Oglesby et ses collègues essayent pour leur part de comprendre comment les terres émergées et l’atmosphère interagissent pendant une période de sécheresse, s’intéressant plus particulièrement au rôle joué par la couverture neigeuse et l’humidité du sol.

La difficulté tient en partie au fait que les conditions météorologiques dépendent de beaucoup de " boucles de rétroaction " qui compliquent à l’envi le modèle et mettent en échec les explications fondées sur de simples relations de cause à effet. L’humidité du sol est à la source d’une telle boucle de rétroaction pendant les épisodes de sécheresse. Oglesby nous explique comment :

" Une fois que vous entrez dans un épisode de sécheresse et que le sol se déshydrate, cette baisse de l’humidité du sol peut contribuer à intensifier et perpétuer la sécheresse. "

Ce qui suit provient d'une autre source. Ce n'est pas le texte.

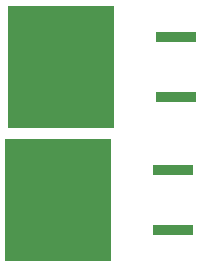
<source format=gbp>
G04*
G04 #@! TF.GenerationSoftware,Altium Limited,Altium Designer,20.1.14 (287)*
G04*
G04 Layer_Color=128*
%FSLAX25Y25*%
%MOIN*%
G70*
G04*
G04 #@! TF.SameCoordinates,C357774A-A1FF-41C0-A387-8AFBD113A784*
G04*
G04*
G04 #@! TF.FilePolarity,Positive*
G04*
G01*
G75*
%ADD115R,0.13780X0.03740*%
%ADD116R,0.35433X0.40748*%
D115*
X283386Y160000D02*
D03*
Y140000D02*
D03*
X284386Y204500D02*
D03*
Y184500D02*
D03*
D116*
X245000Y150000D02*
D03*
X246000Y194500D02*
D03*
M02*

</source>
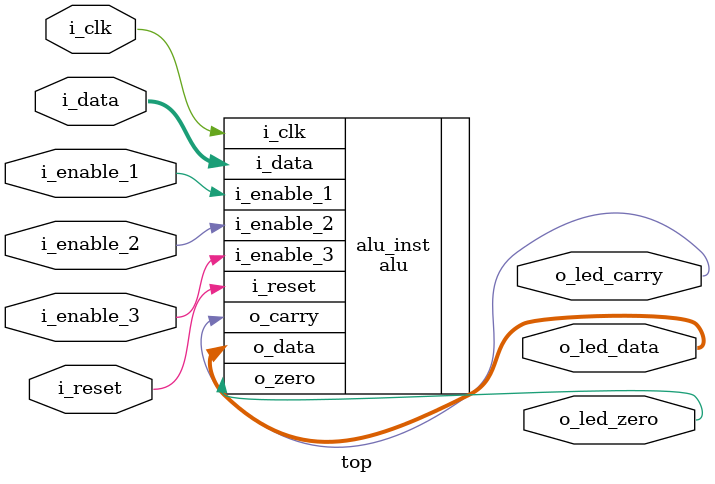
<source format=v>
`include "alu.v"

module top #(
    parameter NB_DATA = 8,
    parameter NB_LEDS = 8
) (
    input wire i_clk,
    input wire i_reset,
    input wire [NB_DATA - 1:0] i_data,
    input wire i_enable_1,
    input wire i_enable_2,
    input wire i_enable_3,

    output wire [NB_LEDS - 1:0] o_led_data,
    output wire o_led_carry,
    output wire o_led_zero
);
    alu #(
        .NB_DATA(NB_DATA)
    ) alu_inst (
        .i_data(i_data),
        .i_enable_1(i_enable_1),
        .i_enable_2(i_enable_2),
        .i_enable_3(i_enable_3),
        .i_clk(i_clk),
        .i_reset(i_reset),
        .o_data(o_led_data),
        .o_carry(o_led_carry),
        .o_zero(o_led_zero)
    );

endmodule
</source>
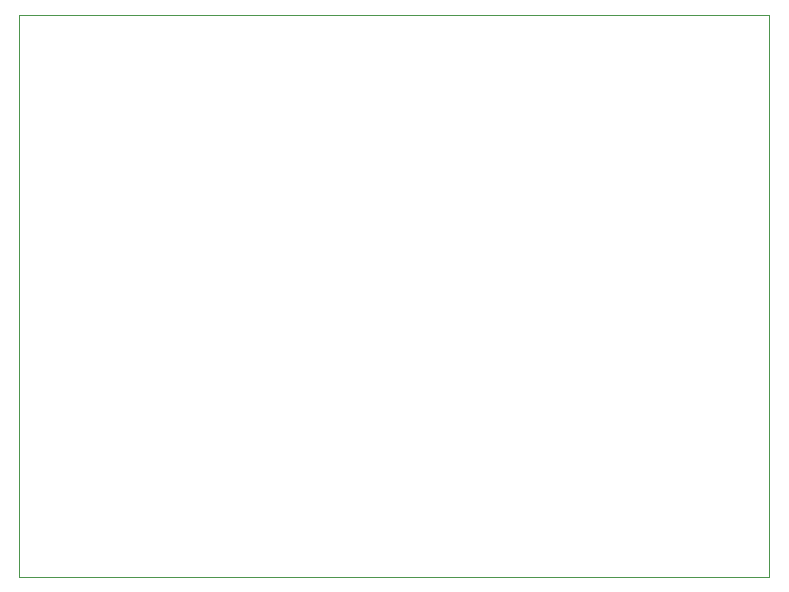
<source format=gbr>
G04 #@! TF.GenerationSoftware,KiCad,Pcbnew,(5.0.2)-1*
G04 #@! TF.CreationDate,2019-04-22T21:15:54+05:30*
G04 #@! TF.ProjectId,parking_sense_1,7061726b-696e-4675-9f73-656e73655f31,rev?*
G04 #@! TF.SameCoordinates,Original*
G04 #@! TF.FileFunction,Profile,NP*
%FSLAX46Y46*%
G04 Gerber Fmt 4.6, Leading zero omitted, Abs format (unit mm)*
G04 Created by KiCad (PCBNEW (5.0.2)-1) date 04/22/19 21:15:54*
%MOMM*%
%LPD*%
G01*
G04 APERTURE LIST*
%ADD10C,0.100000*%
G04 APERTURE END LIST*
D10*
X92710000Y-74930000D02*
X29210000Y-74930000D01*
X92710000Y-27305000D02*
X92710000Y-74930000D01*
X29210000Y-27305000D02*
X92710000Y-27305000D01*
X29210000Y-74930000D02*
X29210000Y-27305000D01*
M02*

</source>
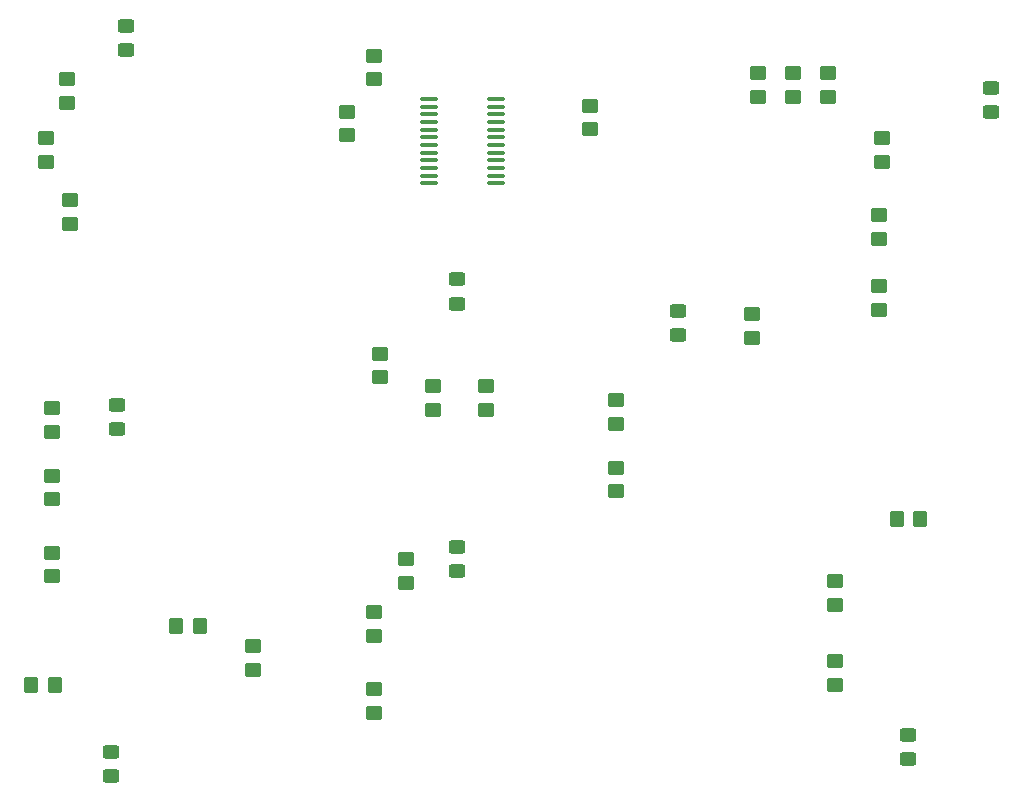
<source format=gtp>
G04 #@! TF.GenerationSoftware,KiCad,Pcbnew,8.0.5*
G04 #@! TF.CreationDate,2024-11-10T14:51:54+09:00*
G04 #@! TF.ProjectId,house_controller_multiplex_breakout_board,686f7573-655f-4636-9f6e-74726f6c6c65,rev?*
G04 #@! TF.SameCoordinates,Original*
G04 #@! TF.FileFunction,Paste,Top*
G04 #@! TF.FilePolarity,Positive*
%FSLAX46Y46*%
G04 Gerber Fmt 4.6, Leading zero omitted, Abs format (unit mm)*
G04 Created by KiCad (PCBNEW 8.0.5) date 2024-11-10 14:51:54*
%MOMM*%
%LPD*%
G01*
G04 APERTURE LIST*
G04 Aperture macros list*
%AMRoundRect*
0 Rectangle with rounded corners*
0 $1 Rounding radius*
0 $2 $3 $4 $5 $6 $7 $8 $9 X,Y pos of 4 corners*
0 Add a 4 corners polygon primitive as box body*
4,1,4,$2,$3,$4,$5,$6,$7,$8,$9,$2,$3,0*
0 Add four circle primitives for the rounded corners*
1,1,$1+$1,$2,$3*
1,1,$1+$1,$4,$5*
1,1,$1+$1,$6,$7*
1,1,$1+$1,$8,$9*
0 Add four rect primitives between the rounded corners*
20,1,$1+$1,$2,$3,$4,$5,0*
20,1,$1+$1,$4,$5,$6,$7,0*
20,1,$1+$1,$6,$7,$8,$9,0*
20,1,$1+$1,$8,$9,$2,$3,0*%
G04 Aperture macros list end*
%ADD10RoundRect,0.250000X-0.450000X0.325000X-0.450000X-0.325000X0.450000X-0.325000X0.450000X0.325000X0*%
%ADD11RoundRect,0.250000X0.450000X-0.350000X0.450000X0.350000X-0.450000X0.350000X-0.450000X-0.350000X0*%
%ADD12RoundRect,0.250000X-0.450000X0.350000X-0.450000X-0.350000X0.450000X-0.350000X0.450000X0.350000X0*%
%ADD13RoundRect,0.250000X-0.350000X-0.450000X0.350000X-0.450000X0.350000X0.450000X-0.350000X0.450000X0*%
%ADD14RoundRect,0.100000X-0.637500X-0.100000X0.637500X-0.100000X0.637500X0.100000X-0.637500X0.100000X0*%
G04 APERTURE END LIST*
D10*
X71750000Y-62225000D03*
X71750000Y-64275000D03*
D11*
X111000000Y-71000000D03*
X111000000Y-69000000D03*
X90500000Y-71500000D03*
X90500000Y-69500000D03*
X92750000Y-66750000D03*
X92750000Y-64750000D03*
D12*
X102250000Y-92750000D03*
X102250000Y-94750000D03*
X131800000Y-116000000D03*
X131800000Y-118000000D03*
D10*
X99750000Y-106330000D03*
X99750000Y-108380000D03*
D12*
X65480000Y-106827500D03*
X65480000Y-108827500D03*
X92750000Y-111880000D03*
X92750000Y-113880000D03*
X131200000Y-66250000D03*
X131200000Y-68250000D03*
X113250000Y-99647500D03*
X113250000Y-101647500D03*
X131800000Y-109250000D03*
X131800000Y-111250000D03*
X92750000Y-118380000D03*
X92750000Y-120380000D03*
D10*
X99750000Y-83700000D03*
X99750000Y-85750000D03*
D13*
X63750000Y-118000000D03*
X65750000Y-118000000D03*
D12*
X65480000Y-100327500D03*
X65480000Y-102327500D03*
X128250000Y-66250000D03*
X128250000Y-68250000D03*
D11*
X135500000Y-86250000D03*
X135500000Y-84250000D03*
D13*
X137000000Y-104000000D03*
X139000000Y-104000000D03*
D12*
X65000000Y-71750000D03*
X65000000Y-73750000D03*
D14*
X97387500Y-68425000D03*
X97387500Y-69075000D03*
X97387500Y-69725000D03*
X97387500Y-70375000D03*
X97387500Y-71025000D03*
X97387500Y-71675000D03*
X97387500Y-72325000D03*
X97387500Y-72975000D03*
X97387500Y-73625000D03*
X97387500Y-74275000D03*
X97387500Y-74925000D03*
X97387500Y-75575000D03*
X103112500Y-75575000D03*
X103112500Y-74925000D03*
X103112500Y-74275000D03*
X103112500Y-73625000D03*
X103112500Y-72975000D03*
X103112500Y-72325000D03*
X103112500Y-71675000D03*
X103112500Y-71025000D03*
X103112500Y-70375000D03*
X103112500Y-69725000D03*
X103112500Y-69075000D03*
X103112500Y-68425000D03*
D12*
X95500000Y-107380000D03*
X95500000Y-109380000D03*
X97750000Y-92750000D03*
X97750000Y-94750000D03*
X113250000Y-93897500D03*
X113250000Y-95897500D03*
X93250000Y-90000000D03*
X93250000Y-92000000D03*
D10*
X145000000Y-67500000D03*
X145000000Y-69550000D03*
D12*
X124750000Y-86647500D03*
X124750000Y-88647500D03*
D10*
X70500000Y-123700000D03*
X70500000Y-125750000D03*
D13*
X76000000Y-113000000D03*
X78000000Y-113000000D03*
D12*
X82500000Y-114750000D03*
X82500000Y-116750000D03*
X125300000Y-66250000D03*
X125300000Y-68250000D03*
X65480000Y-94577500D03*
X65480000Y-96577500D03*
D10*
X118500000Y-86347500D03*
X118500000Y-88397500D03*
X70980000Y-94302500D03*
X70980000Y-96352500D03*
D11*
X135500000Y-80250000D03*
X135500000Y-78250000D03*
X66750000Y-68750000D03*
X66750000Y-66750000D03*
D10*
X138000000Y-122250000D03*
X138000000Y-124300000D03*
D12*
X67000000Y-77000000D03*
X67000000Y-79000000D03*
X135750000Y-71750000D03*
X135750000Y-73750000D03*
M02*

</source>
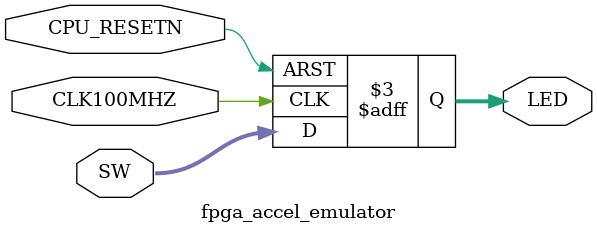
<source format=v>
`timescale 1ns / 1ps
module fpga_accel_emulator (
    input wire CLK100MHZ,
    input wire CPU_RESETN,
    input wire [7:0] SW,
    output reg [7:0] LED
);
    always @(posedge CLK100MHZ or negedge CPU_RESETN) begin
        if (!CPU_RESETN) begin
            LED <= 8'b0;
        end else begin
            LED <= SW;
        end
    end
endmodule

</source>
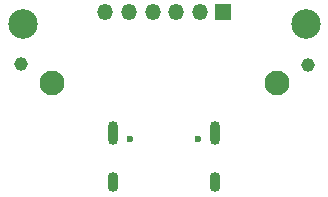
<source format=gbs>
%TF.GenerationSoftware,KiCad,Pcbnew,7.0.7*%
%TF.CreationDate,2023-09-11T21:43:26+02:00*%
%TF.ProjectId,usb-board,7573622d-626f-4617-9264-2e6b69636164,rev?*%
%TF.SameCoordinates,Original*%
%TF.FileFunction,Soldermask,Bot*%
%TF.FilePolarity,Negative*%
%FSLAX46Y46*%
G04 Gerber Fmt 4.6, Leading zero omitted, Abs format (unit mm)*
G04 Created by KiCad (PCBNEW 7.0.7) date 2023-09-11 21:43:26*
%MOMM*%
%LPD*%
G01*
G04 APERTURE LIST*
%ADD10C,1.152000*%
%ADD11C,2.500000*%
%ADD12C,2.100000*%
%ADD13O,0.900000X1.700000*%
%ADD14O,0.900000X2.000000*%
%ADD15C,0.600000*%
%ADD16O,1.350000X1.350000*%
%ADD17R,1.350000X1.350000*%
G04 APERTURE END LIST*
D10*
%TO.C,H6*%
X87900000Y-98400000D03*
%TD*%
%TO.C,H5*%
X112150000Y-98450000D03*
%TD*%
D11*
%TO.C,H4*%
X112000000Y-95000000D03*
%TD*%
%TO.C,H3*%
X88000000Y-95000000D03*
%TD*%
D12*
%TO.C,H2*%
X90500000Y-100000000D03*
%TD*%
%TO.C,H1*%
X109500000Y-100000000D03*
%TD*%
D13*
%TO.C,J2*%
X104320000Y-108400000D03*
D14*
X104320000Y-104230000D03*
D13*
X95680000Y-108400000D03*
D14*
X95680000Y-104230000D03*
D15*
X102890000Y-104710000D03*
X97110000Y-104710000D03*
%TD*%
D16*
%TO.C,J1*%
X95000000Y-94000000D03*
X97000000Y-94000000D03*
X99000000Y-94000000D03*
X101000000Y-94000000D03*
X103000000Y-94000000D03*
D17*
X105000000Y-94000000D03*
%TD*%
M02*

</source>
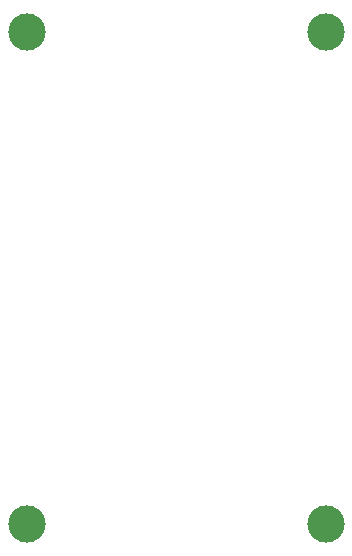
<source format=gbr>
G04 EAGLE Gerber RS-274X export*
G75*
%MOMM*%
%FSLAX34Y34*%
%LPD*%
%INSoldermask Top*%
%IPPOS*%
%AMOC8*
5,1,8,0,0,1.08239X$1,22.5*%
G01*
%ADD10C,3.152400*%


D10*
X54610Y508000D03*
X307340Y508000D03*
X54610Y91440D03*
X307340Y91440D03*
M02*

</source>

Normalement, l’évaporation de l’humidité du sol consomme l’essentiel de l’énergie véhiculée par le rayonnement solaire en été. Sans cette humidité à évaporer, l’énergie non utilisée par le processus d’évaporation vient encore augmenter la température du sol.

De nos jours, " la sécheresse n’est pas seulement le fait d’une baisse des précipitations " prend soin de préciser le climatologue Roger Pielke, de l’Université du Colorado. " Il faut également considérer l’impact de l’activité humaine, que ce soit par le biais de l’irrigation pour les cultures ou celui de la consommation d’eau potable. Si la sécheresse actuelle est bien loin d’être aussi sévère que celle des années 30, son impact est tout aussi sensible car la demande en eau a explosé depuis.

Cela ne fait que rendre encore plus compliquée une situation déjà bien compliquée. Impact de l’activité humaine, modification de la circulation atmosphérique à grande échelle du fait de la température de surface des océans, interactions complexes entre les terres émergées et l’atmosphère, tous ces facteurs jouent un rôle certain. Les climatologues ne savent pas encore déterminer la part de chacun avec une précision suffisante pour parvenir à prédire les épisodes de sécheresse avec plusieurs années de préavis. Pour tout dire, même ce que réserve l’hiver prochain est encore un mystère.

Une chose semble cependant certaine : avec des niveaux d’humidité du sol et de couverture neigeuse aussi faibles que ceux enregistrés actuellement, les habitants de l’Ouest des Etats-Unis peuvent s’attendre à coup sûr à un nouvel été de grande sécheresse.